I reproached myself for this because in some ways it seemed disloyal; and yet, deep in my secret thoughts, I knew that although we had been husband and wife, Gabriel and I had been almost strangers in some respects. Each day some revealing action had betrayed to me the fact that I had a great deal to learn about him. I told myself that this was due to an innate reticence in his nature. But was this so? I had been fond of Gabriel; I had missed him deeply; but what did I miss?

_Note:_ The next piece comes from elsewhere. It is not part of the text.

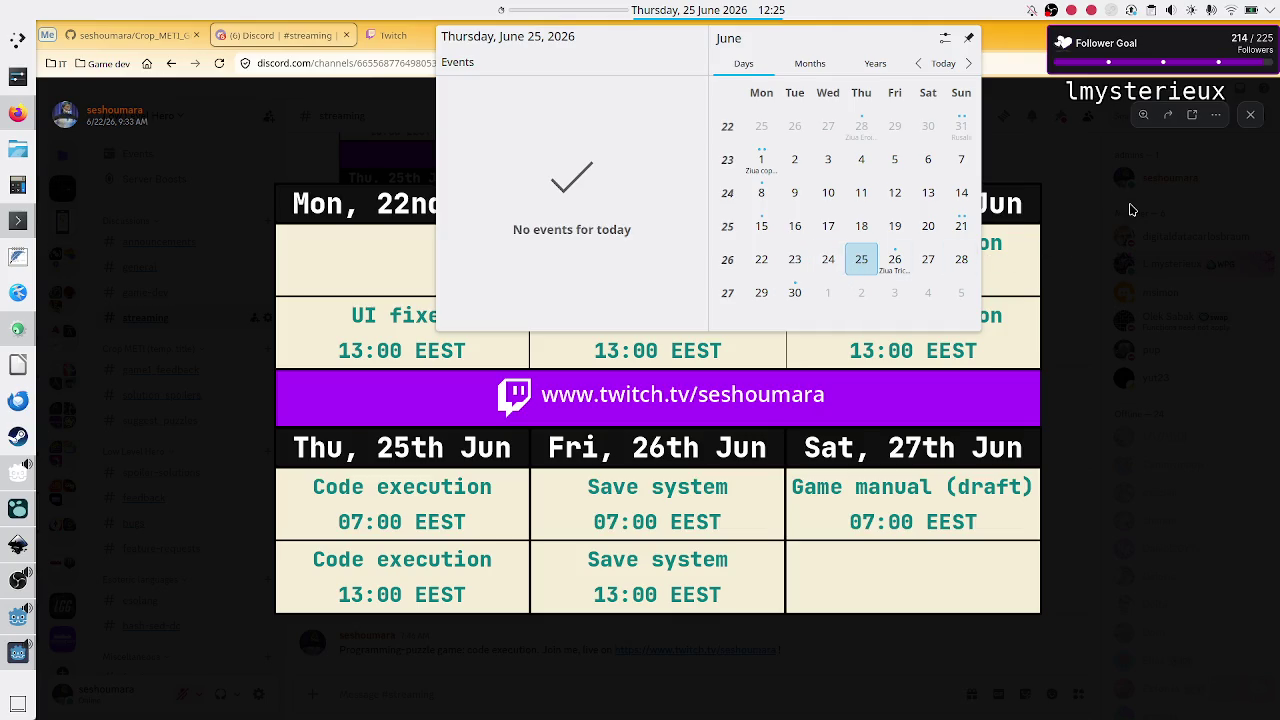
pyautogui.click(1177, 196)
pyautogui.click(1177, 196)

Was it a friend rather than a lover?
Now I carried Gabriel’s child and I believed that when I held my baby in my arms I should be happy. Already I loved my child and the force of my emotion was teaching me that the feeling I had had for Gabriel was shallow compared with this new love. I longed for the spring as I never had before because, with the coming of spring, my baby would be born. But there were many dark days between me and that happy time.
The weather had set in damp and, even when the rain ceased, the mist was with us. It crept into the house like a grey ghost, and shut out the view from the windows. I liked to walk whenever possible, and I did not mind the rain for it was not cold yet and was that gentle damp which came from the south and which put a soft bloom on the skin. I felt very well, only impatient of the dragging of time.
I was delighted when I noticed for the first time the lines of green in the brown fields on the Kelly Grange land. The young wheat was pushing through the earth: the promise of a new year and a reminder that spring was on its way. My baby was due to be born in March and this was November. Four more months to wait.